The aim of this study was to determine the association between chronic placental inflammation and amniotic fluid (AF) markers of maternal anti-fetal rejection as well as the presence of microorganisms in the AF fluid of patients with fetal death.

Study Design:

This cohort study included 40 patients with fetal death whose placentas were examined for chronic inflammatory lesions and whose AF chemokine ligand (CXCL)10 and interleukin (IL)-6 concentrations were determined by immunoassays. AF was processed for bacteria, mycoplasmas and viruses using cultivation and molecular microbiologic techniques (i.e.

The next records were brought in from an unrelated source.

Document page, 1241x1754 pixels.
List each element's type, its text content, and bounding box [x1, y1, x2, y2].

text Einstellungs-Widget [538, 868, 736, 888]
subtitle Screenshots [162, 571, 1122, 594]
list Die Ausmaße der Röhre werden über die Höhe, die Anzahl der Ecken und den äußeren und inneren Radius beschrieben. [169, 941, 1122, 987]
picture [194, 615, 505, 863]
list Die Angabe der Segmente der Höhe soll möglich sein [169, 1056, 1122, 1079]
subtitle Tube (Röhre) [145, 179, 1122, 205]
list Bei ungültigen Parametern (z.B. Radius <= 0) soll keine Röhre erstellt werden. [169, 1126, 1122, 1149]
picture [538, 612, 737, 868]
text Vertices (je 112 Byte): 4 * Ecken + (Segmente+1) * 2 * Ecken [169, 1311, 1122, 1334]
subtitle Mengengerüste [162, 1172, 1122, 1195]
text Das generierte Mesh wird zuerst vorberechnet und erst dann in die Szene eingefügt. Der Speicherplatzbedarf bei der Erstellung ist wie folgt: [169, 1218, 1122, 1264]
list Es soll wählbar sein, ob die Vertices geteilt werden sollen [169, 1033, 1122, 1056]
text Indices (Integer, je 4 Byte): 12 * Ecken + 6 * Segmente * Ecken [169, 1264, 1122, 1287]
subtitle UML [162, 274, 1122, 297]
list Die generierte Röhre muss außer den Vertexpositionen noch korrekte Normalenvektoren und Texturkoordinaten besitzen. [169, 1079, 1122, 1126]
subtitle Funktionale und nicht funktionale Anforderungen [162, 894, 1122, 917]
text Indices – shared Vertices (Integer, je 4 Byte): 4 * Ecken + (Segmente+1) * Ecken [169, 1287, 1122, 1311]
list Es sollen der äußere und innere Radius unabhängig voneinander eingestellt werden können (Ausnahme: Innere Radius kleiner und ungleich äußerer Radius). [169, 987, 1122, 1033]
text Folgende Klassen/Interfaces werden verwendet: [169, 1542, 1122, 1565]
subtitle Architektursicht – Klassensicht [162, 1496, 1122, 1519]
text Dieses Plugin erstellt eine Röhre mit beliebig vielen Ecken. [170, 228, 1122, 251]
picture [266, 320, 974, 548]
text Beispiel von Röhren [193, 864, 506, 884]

PCR-ESI/MS).

Results:

(1) The most prevalent placental findings were maternal vascular underperfusion (63.2%, 24/38), followed by chronic inflammatory lesions (57.9%, 22/38); (2) chronic chorioamnionitis (18/38) was three times more frequent than villitis of unknown etiology (6/38); (3) an elevated AF CXCL10 concentration (above the 95th centile) was present in 60% of the cases, and a receiver operating characteristics (ROC)-derived cut-off of 2.9 ng/mL had a sensitivity of 73% and a specificity of 75% in the identification of chronic placental inflammatory lesions; (4) only five cases had microbial invasion of the amniotic cavity, and the presence of microorganisms did not correlate with chronic placental inflammation.

Conclusion:

In women with unexplained fetal death, there is an association between elevated AF CXCL10 and chronic placental inflammatory lesions. Therefore, we conclude that a subset of patients with fetal death may have endured a breakdown of maternal-fetal tolerance, which cannot be attributed to microorganisms in the amniotic cavity.